A result of increased computer power is more robust software and applications. Software can now compensate for things such as changing lighting, camera defects and inhomogeneous backgrounds. In the case of Dalsa Coreco, the software is helping provide what the company calls trigger-to-image reliability. By snaring the messages that flow between software components, this programming approach can help diagnose out-of-the-ordinary situations. This could include a case where a camera acquired an image while the system was busy processing another frame and, as a result, the image was lost. Tracking down such a miss can be labor-intensive, but the process is made easier if the behind-the-scenes software messages are captured.
The camera configuration utility of the Sapera LT development library is extremely intuitive and easy to use.

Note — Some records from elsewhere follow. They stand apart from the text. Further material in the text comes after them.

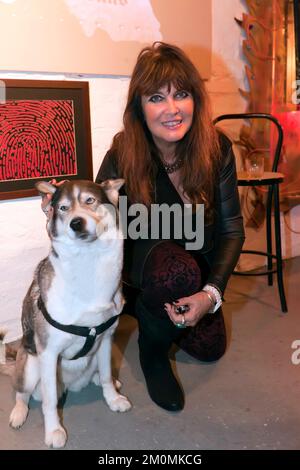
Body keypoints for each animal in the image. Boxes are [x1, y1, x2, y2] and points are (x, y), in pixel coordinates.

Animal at [7, 179, 130, 448]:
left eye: (89, 201)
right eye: (63, 208)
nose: (76, 223)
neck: (88, 264)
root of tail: (73, 386)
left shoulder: (107, 339)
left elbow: (107, 376)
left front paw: (113, 398)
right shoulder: (49, 352)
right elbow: (51, 402)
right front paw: (54, 431)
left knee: (101, 374)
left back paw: (106, 382)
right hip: (30, 366)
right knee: (22, 394)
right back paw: (19, 413)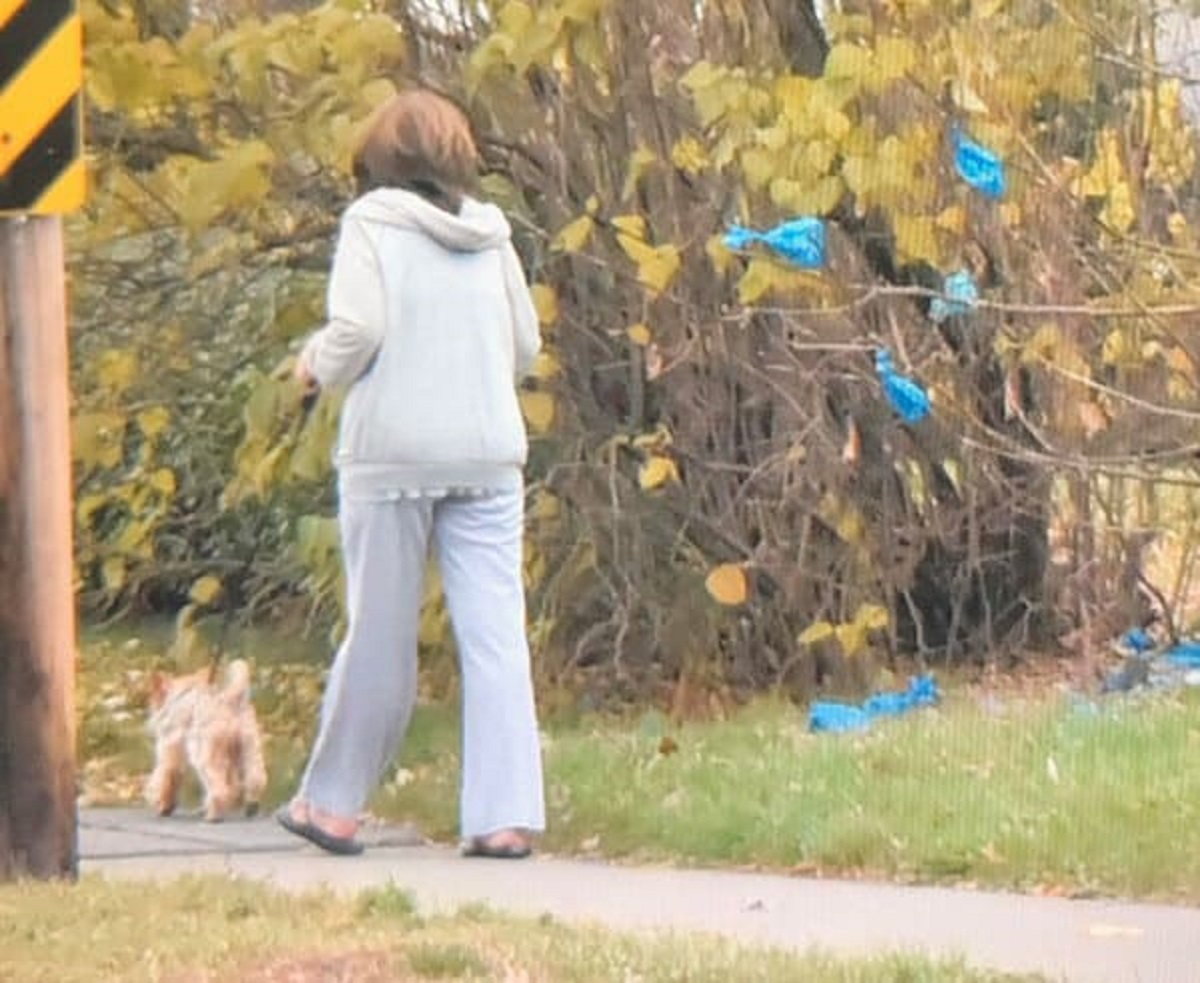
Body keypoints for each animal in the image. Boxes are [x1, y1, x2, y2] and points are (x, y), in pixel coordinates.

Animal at [144, 662, 268, 820]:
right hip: (248, 750)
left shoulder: (170, 755)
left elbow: (165, 779)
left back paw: (213, 815)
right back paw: (251, 806)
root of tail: (229, 700)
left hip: (206, 757)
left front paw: (163, 805)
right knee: (255, 779)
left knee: (220, 787)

“We log it; we time it; you can track it. Further down the line, you can actually say, ‘This object was really not inspected,’ and you can discard it or recycle it,” Kohli said.
Training by example
Stemmer Imaging has put the increased processing power to use in its latest object recognition tool, which was released earlier this year and is part of the company’s Common Vision Box platform. The shape-finding tool uses a lower-resolution image to locate candidate objects, followed by a high-resolution image search of the already determined likely locations. After that, the results are supposed to be accurate enough for classification of shapes and objects.

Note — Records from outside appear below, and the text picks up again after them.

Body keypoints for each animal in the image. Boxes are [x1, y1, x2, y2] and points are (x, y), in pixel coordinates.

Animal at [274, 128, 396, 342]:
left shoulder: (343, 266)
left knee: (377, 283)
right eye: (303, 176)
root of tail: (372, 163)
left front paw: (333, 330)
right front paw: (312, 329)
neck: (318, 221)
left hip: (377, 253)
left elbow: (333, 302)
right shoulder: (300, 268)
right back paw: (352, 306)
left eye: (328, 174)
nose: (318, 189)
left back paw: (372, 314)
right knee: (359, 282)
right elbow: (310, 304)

However, even more precise results are possible. Using gray-scale correlation analysis at the relevant sites, Stemmer’s system can achieve a positioning accuracy down to about a 1/30 pixel — the resolution limit for certain hardware configurations. Despite this performance, the company reduced the number of adjustable parameters needed for searching and training.
Reducing training is another area where increasing computing power could be put to use. As mentioned before, there are software tools to determine an edge or match a pattern, but the developer provides the criteria used by a program in classifying an item as good or bad. That’s changing as software vendors put neural networks to use.

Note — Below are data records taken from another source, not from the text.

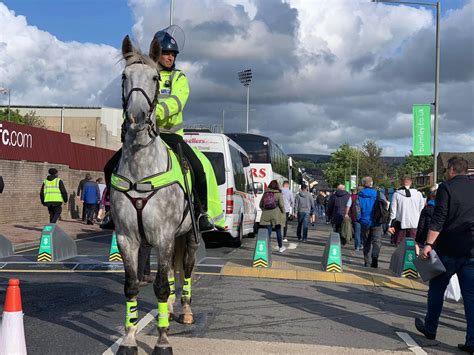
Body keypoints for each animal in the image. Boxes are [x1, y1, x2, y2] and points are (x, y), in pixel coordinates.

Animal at [111, 35, 198, 355]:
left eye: (155, 78)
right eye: (124, 77)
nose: (136, 117)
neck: (141, 169)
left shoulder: (163, 235)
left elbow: (160, 285)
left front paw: (162, 341)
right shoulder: (127, 237)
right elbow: (132, 286)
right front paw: (129, 339)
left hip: (187, 236)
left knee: (185, 271)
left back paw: (184, 310)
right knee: (172, 273)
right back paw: (171, 310)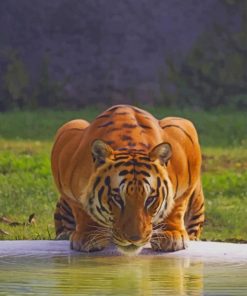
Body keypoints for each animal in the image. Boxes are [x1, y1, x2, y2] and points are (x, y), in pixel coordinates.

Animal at [50, 104, 205, 254]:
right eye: (117, 198)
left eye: (150, 199)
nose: (134, 239)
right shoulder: (66, 139)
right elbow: (81, 208)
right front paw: (88, 236)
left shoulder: (184, 133)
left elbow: (177, 205)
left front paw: (172, 235)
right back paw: (64, 235)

In a neural network, connections exist between processing elements, which are the computer equivalent of neurons. The organization of the connections and weight of the elements determine the output. The system is trained by adjusting weights to produce the desired outcome.
MVTec uses this technique for its ActivOCR. Thanks in part to its multilayer neural network classifier, the software is said to have an out-of-the-box optical recognition rate of almost 99 percent.
“ActivOCR includes many ready-to-use fonts with a practical industrial background, such as dot matrix prints, prints on metal surfaces, pharmacy or document fonts. More than 1 million characters were trained,” said Lutz Kreutzer, a spokesman for the company.
National Instruments also has a classification tool based on neural network technology. According to Voosen, the system learns on a few representative samples and then uses the neural weighting developed with those to classify other parts as, for example, nuts or bolts. It can handle high-speed machine vision applications where coarse distinctions have to be made. The system takes about 20 to 40 ms to classify a part, replacing a process of redundant pattern matches that could take seconds. Voosen expects that continued advances in hardware will enable similar performance for fine-distinction applications within the next five years.
When that happens, systems will be shown a good and bad part and will automatically come up with differentiators. Speaking of such a self-training system, Voosen said, “With a little bit of nudging and guidance from the user, it could build those networks itself.